No julgamento de dezembro, duas equipes de filmagem da TV Ovo, oficina audiovisual comunitária sem fins lucrativos criada há 25 anos, gravaram o deslocamento de ônibus e as reações de sobreviventes e familiares ao andamento das sessões. Um dos fundadores da produtora, o jornalista e cineclubista Marcos Borba participou das gravações.

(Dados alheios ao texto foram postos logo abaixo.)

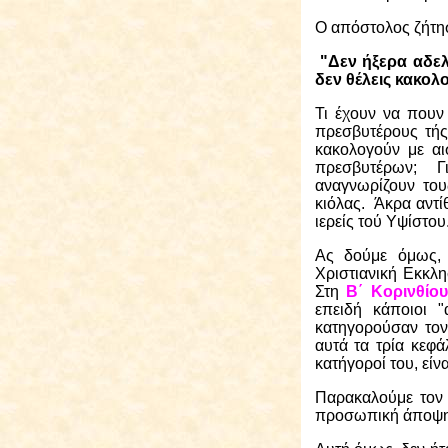
Ο απόστολος ζήτη
"Δεν ήξερα αδελφ
δεν θέλεις κακολ
Τι έχουν να πουν 
πρεσβυτέρους τή
κακολογούν με αι
πρεσβυτέρων;
Γ
αναγνωρίζουν το
κιόλας.
Άκρα αντί
ιερείς τού Υψίστου
Ας δούμε όμως, 
Χριστιανική Εκκλ
Στη
Β΄ Κορινθίους
επειδή κάποιοι "
κατηγορούσαν το
αυτά τα τρία κεφά
κατήγοροί του, είν
Παρακαλούμε τον 
προσωπική άποψη γ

“Temos uma relação muito próxima com os familiares, especialmente nos últimos cinco ou seis anos, e nos sentimos na obrigação de mostrar como reviveriam o trauma. Depois da perda dos filhos e parentes, o julgamento talvez tenha sido a maior dor enfrentada por essas pessoas”, diz Borba. “A gente conseguiu captar momentos de muita raiva, angústia, explosão emocional, sentimentos à flor da pele.” No momento, a TV Ovo negocia com uma plataforma de streaming o lançamento do documentário em formato de série ainda este ano.